BEGIN Information given

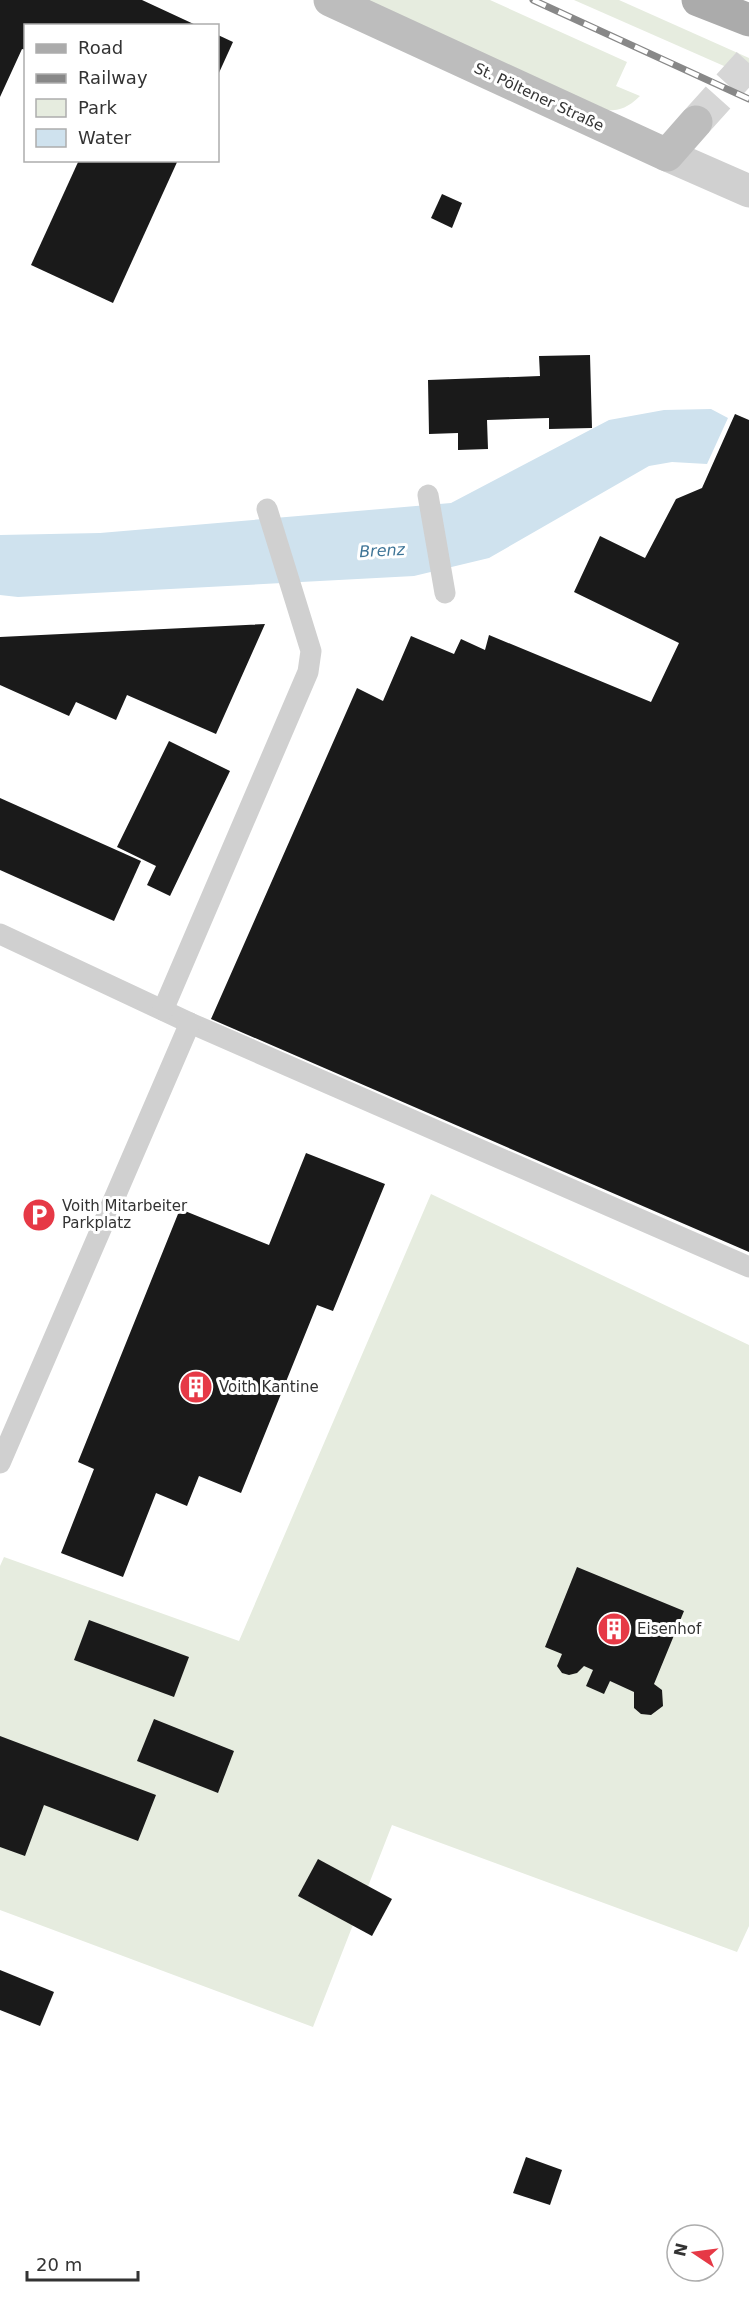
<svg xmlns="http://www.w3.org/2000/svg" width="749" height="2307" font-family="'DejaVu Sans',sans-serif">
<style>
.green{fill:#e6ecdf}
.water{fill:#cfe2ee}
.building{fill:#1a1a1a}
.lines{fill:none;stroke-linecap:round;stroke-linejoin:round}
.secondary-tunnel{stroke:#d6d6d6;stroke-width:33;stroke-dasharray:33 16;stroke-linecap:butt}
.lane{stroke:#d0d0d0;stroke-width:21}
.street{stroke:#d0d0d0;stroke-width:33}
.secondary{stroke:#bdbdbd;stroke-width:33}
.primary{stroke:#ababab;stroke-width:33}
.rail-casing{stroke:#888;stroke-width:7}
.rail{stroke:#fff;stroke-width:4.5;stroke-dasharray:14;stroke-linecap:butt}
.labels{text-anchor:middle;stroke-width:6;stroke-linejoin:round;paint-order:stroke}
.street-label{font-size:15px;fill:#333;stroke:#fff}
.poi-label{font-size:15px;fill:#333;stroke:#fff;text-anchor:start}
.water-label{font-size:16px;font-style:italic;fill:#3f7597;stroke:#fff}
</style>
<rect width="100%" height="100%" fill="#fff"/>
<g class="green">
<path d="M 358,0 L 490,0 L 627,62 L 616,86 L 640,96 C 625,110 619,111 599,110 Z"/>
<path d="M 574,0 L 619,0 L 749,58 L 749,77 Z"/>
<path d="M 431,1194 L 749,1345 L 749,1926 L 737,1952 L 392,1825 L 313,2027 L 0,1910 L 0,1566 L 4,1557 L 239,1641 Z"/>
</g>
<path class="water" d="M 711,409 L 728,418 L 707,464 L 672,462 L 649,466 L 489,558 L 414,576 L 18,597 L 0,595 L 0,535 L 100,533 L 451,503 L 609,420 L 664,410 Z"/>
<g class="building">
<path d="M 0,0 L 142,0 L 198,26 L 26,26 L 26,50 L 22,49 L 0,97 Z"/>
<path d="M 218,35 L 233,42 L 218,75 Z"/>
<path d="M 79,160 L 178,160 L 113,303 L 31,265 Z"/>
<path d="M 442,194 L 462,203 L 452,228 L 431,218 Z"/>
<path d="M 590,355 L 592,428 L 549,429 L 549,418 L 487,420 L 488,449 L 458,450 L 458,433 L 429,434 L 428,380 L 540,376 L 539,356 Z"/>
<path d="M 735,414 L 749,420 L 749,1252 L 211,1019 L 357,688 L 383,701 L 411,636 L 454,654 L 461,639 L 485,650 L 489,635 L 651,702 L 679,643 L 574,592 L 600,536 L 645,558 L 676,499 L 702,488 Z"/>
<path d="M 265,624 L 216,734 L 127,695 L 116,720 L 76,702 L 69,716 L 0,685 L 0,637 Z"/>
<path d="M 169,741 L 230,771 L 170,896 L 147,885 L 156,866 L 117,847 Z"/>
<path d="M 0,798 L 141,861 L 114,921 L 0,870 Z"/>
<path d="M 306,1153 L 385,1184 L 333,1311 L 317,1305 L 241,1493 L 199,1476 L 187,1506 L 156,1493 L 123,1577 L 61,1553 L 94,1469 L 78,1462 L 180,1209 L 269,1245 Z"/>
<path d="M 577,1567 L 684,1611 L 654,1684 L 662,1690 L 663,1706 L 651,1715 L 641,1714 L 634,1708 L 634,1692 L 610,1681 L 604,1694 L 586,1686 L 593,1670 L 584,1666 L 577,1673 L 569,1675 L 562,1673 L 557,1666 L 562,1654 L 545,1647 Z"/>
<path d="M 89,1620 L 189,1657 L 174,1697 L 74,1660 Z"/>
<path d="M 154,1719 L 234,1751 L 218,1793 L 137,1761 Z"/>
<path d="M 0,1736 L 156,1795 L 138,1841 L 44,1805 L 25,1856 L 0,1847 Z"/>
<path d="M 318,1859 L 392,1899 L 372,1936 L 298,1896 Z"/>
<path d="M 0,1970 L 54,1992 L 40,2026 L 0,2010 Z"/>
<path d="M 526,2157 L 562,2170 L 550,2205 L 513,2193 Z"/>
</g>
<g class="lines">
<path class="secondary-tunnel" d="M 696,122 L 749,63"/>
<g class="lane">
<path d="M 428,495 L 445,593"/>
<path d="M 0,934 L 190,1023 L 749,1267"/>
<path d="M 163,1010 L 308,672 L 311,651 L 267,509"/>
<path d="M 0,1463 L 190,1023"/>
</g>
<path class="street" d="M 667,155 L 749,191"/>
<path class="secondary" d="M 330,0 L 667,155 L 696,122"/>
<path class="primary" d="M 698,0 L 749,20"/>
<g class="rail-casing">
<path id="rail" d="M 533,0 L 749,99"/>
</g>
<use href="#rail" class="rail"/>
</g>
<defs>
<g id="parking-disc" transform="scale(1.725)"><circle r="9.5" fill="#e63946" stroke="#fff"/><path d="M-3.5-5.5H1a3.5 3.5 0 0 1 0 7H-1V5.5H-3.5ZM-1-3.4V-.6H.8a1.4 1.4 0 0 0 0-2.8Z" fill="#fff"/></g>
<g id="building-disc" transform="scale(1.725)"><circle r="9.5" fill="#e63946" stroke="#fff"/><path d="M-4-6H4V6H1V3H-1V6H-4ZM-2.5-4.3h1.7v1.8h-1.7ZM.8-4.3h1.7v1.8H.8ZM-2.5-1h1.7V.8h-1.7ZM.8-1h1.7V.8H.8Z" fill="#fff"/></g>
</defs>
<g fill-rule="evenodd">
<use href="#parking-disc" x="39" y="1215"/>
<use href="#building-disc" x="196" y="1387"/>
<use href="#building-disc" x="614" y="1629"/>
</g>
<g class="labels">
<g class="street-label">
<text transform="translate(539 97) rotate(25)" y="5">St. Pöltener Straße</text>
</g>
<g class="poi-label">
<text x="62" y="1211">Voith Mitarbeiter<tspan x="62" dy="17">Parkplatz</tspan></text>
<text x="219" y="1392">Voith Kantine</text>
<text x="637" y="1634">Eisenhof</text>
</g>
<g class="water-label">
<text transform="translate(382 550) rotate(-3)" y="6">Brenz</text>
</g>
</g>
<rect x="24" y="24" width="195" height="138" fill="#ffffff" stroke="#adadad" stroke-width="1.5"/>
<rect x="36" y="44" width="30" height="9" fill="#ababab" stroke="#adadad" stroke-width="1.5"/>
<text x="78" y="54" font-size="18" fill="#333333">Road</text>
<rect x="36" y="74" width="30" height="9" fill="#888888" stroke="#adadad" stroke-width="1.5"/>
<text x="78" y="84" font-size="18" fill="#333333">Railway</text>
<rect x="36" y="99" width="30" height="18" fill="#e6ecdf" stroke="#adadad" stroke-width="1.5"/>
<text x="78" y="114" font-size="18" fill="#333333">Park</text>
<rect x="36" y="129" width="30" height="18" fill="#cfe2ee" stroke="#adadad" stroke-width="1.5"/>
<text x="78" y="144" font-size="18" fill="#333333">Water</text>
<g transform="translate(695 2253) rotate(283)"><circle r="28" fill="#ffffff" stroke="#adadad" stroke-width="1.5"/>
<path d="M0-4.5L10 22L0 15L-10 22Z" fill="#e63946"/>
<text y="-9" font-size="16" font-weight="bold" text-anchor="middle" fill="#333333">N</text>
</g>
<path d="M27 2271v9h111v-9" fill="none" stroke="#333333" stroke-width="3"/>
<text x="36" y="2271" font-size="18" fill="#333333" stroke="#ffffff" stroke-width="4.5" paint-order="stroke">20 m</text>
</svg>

END Information given

Problem description: Could you please return the entries above exactly, minus the pictures?

Result for this exercise:
<svg xmlns="http://www.w3.org/2000/svg" width="749" height="2307" font-family="'DejaVu Sans',sans-serif">
<style>
.green{fill:#e6ecdf}
.water{fill:#cfe2ee}
.building{fill:#1a1a1a}
.lines{fill:none;stroke-linecap:round;stroke-linejoin:round}
.secondary-tunnel{stroke:#d6d6d6;stroke-width:33;stroke-dasharray:33 16;stroke-linecap:butt}
.lane{stroke:#d0d0d0;stroke-width:21}
.street{stroke:#d0d0d0;stroke-width:33}
.secondary{stroke:#bdbdbd;stroke-width:33}
.primary{stroke:#ababab;stroke-width:33}
.rail-casing{stroke:#888;stroke-width:7}
.rail{stroke:#fff;stroke-width:4.5;stroke-dasharray:14;stroke-linecap:butt}
.labels{text-anchor:middle;stroke-width:6;stroke-linejoin:round;paint-order:stroke}
.street-label{font-size:15px;fill:#333;stroke:#fff}
.poi-label{font-size:15px;fill:#333;stroke:#fff;text-anchor:start}
.water-label{font-size:16px;font-style:italic;fill:#3f7597;stroke:#fff}
</style>
<rect width="100%" height="100%" fill="#fff"/>
<g class="green">
<path d="M 358,0 L 490,0 L 627,62 L 616,86 L 640,96 C 625,110 619,111 599,110 Z"/>
<path d="M 574,0 L 619,0 L 749,58 L 749,77 Z"/>
<path d="M 431,1194 L 749,1345 L 749,1926 L 737,1952 L 392,1825 L 313,2027 L 0,1910 L 0,1566 L 4,1557 L 239,1641 Z"/>
</g>
<path class="water" d="M 711,409 L 728,418 L 707,464 L 672,462 L 649,466 L 489,558 L 414,576 L 18,597 L 0,595 L 0,535 L 100,533 L 451,503 L 609,420 L 664,410 Z"/>
<g class="building">
<path d="M 0,0 L 142,0 L 198,26 L 26,26 L 26,50 L 22,49 L 0,97 Z"/>
<path d="M 218,35 L 233,42 L 218,75 Z"/>
<path d="M 79,160 L 178,160 L 113,303 L 31,265 Z"/>
<path d="M 442,194 L 462,203 L 452,228 L 431,218 Z"/>
<path d="M 590,355 L 592,428 L 549,429 L 549,418 L 487,420 L 488,449 L 458,450 L 458,433 L 429,434 L 428,380 L 540,376 L 539,356 Z"/>
<path d="M 735,414 L 749,420 L 749,1252 L 211,1019 L 357,688 L 383,701 L 411,636 L 454,654 L 461,639 L 485,650 L 489,635 L 651,702 L 679,643 L 574,592 L 600,536 L 645,558 L 676,499 L 702,488 Z"/>
<path d="M 265,624 L 216,734 L 127,695 L 116,720 L 76,702 L 69,716 L 0,685 L 0,637 Z"/>
<path d="M 169,741 L 230,771 L 170,896 L 147,885 L 156,866 L 117,847 Z"/>
<path d="M 0,798 L 141,861 L 114,921 L 0,870 Z"/>
<path d="M 306,1153 L 385,1184 L 333,1311 L 317,1305 L 241,1493 L 199,1476 L 187,1506 L 156,1493 L 123,1577 L 61,1553 L 94,1469 L 78,1462 L 180,1209 L 269,1245 Z"/>
<path d="M 577,1567 L 684,1611 L 654,1684 L 662,1690 L 663,1706 L 651,1715 L 641,1714 L 634,1708 L 634,1692 L 610,1681 L 604,1694 L 586,1686 L 593,1670 L 584,1666 L 577,1673 L 569,1675 L 562,1673 L 557,1666 L 562,1654 L 545,1647 Z"/>
<path d="M 89,1620 L 189,1657 L 174,1697 L 74,1660 Z"/>
<path d="M 154,1719 L 234,1751 L 218,1793 L 137,1761 Z"/>
<path d="M 0,1736 L 156,1795 L 138,1841 L 44,1805 L 25,1856 L 0,1847 Z"/>
<path d="M 318,1859 L 392,1899 L 372,1936 L 298,1896 Z"/>
<path d="M 0,1970 L 54,1992 L 40,2026 L 0,2010 Z"/>
<path d="M 526,2157 L 562,2170 L 550,2205 L 513,2193 Z"/>
</g>
<g class="lines">
<path class="secondary-tunnel" d="M 696,122 L 749,63"/>
<g class="lane">
<path d="M 428,495 L 445,593"/>
<path d="M 0,934 L 190,1023 L 749,1267"/>
<path d="M 163,1010 L 308,672 L 311,651 L 267,509"/>
<path d="M 0,1463 L 190,1023"/>
</g>
<path class="street" d="M 667,155 L 749,191"/>
<path class="secondary" d="M 330,0 L 667,155 L 696,122"/>
<path class="primary" d="M 698,0 L 749,20"/>
<g class="rail-casing">
<path id="rail" d="M 533,0 L 749,99"/>
</g>
<use href="#rail" class="rail"/>
</g>
<defs>
<g id="parking-disc" transform="scale(1.725)"><circle r="9.5" fill="#e63946" stroke="#fff"/><path d="M-3.5-5.5H1a3.5 3.5 0 0 1 0 7H-1V5.5H-3.5ZM-1-3.4V-.6H.8a1.4 1.4 0 0 0 0-2.8Z" fill="#fff"/></g>
<g id="building-disc" transform="scale(1.725)"><circle r="9.5" fill="#e63946" stroke="#fff"/><path d="M-4-6H4V6H1V3H-1V6H-4ZM-2.5-4.3h1.7v1.8h-1.7ZM.8-4.3h1.7v1.8H.8ZM-2.5-1h1.7V.8h-1.7ZM.8-1h1.7V.8H.8Z" fill="#fff"/></g>
</defs>
<g fill-rule="evenodd">
<use href="#parking-disc" x="39" y="1215"/>
<use href="#building-disc" x="196" y="1387"/>
<use href="#building-disc" x="614" y="1629"/>
</g>
<g class="labels">
<g class="street-label">
<text transform="translate(539 97) rotate(25)" y="5">St. Pöltener Straße</text>
</g>
<g class="poi-label">
<text x="62" y="1211">Voith Mitarbeiter<tspan x="62" dy="17">Parkplatz</tspan></text>
<text x="219" y="1392">Voith Kantine</text>
<text x="637" y="1634">Eisenhof</text>
</g>
<g class="water-label">
<text transform="translate(382 550) rotate(-3)" y="6">Brenz</text>
</g>
</g>
<rect x="24" y="24" width="195" height="138" fill="#ffffff" stroke="#adadad" stroke-width="1.5"/>
<rect x="36" y="44" width="30" height="9" fill="#ababab" stroke="#adadad" stroke-width="1.5"/>
<text x="78" y="54" font-size="18" fill="#333333">Road</text>
<rect x="36" y="74" width="30" height="9" fill="#888888" stroke="#adadad" stroke-width="1.5"/>
<text x="78" y="84" font-size="18" fill="#333333">Railway</text>
<rect x="36" y="99" width="30" height="18" fill="#e6ecdf" stroke="#adadad" stroke-width="1.5"/>
<text x="78" y="114" font-size="18" fill="#333333">Park</text>
<rect x="36" y="129" width="30" height="18" fill="#cfe2ee" stroke="#adadad" stroke-width="1.5"/>
<text x="78" y="144" font-size="18" fill="#333333">Water</text>
<g transform="translate(695 2253) rotate(283)"><circle r="28" fill="#ffffff" stroke="#adadad" stroke-width="1.5"/>
<path d="M0-4.5L10 22L0 15L-10 22Z" fill="#e63946"/>
<text y="-9" font-size="16" font-weight="bold" text-anchor="middle" fill="#333333">N</text>
</g>
<path d="M27 2271v9h111v-9" fill="none" stroke="#333333" stroke-width="3"/>
<text x="36" y="2271" font-size="18" fill="#333333" stroke="#ffffff" stroke-width="4.5" paint-order="stroke">20 m</text>
</svg>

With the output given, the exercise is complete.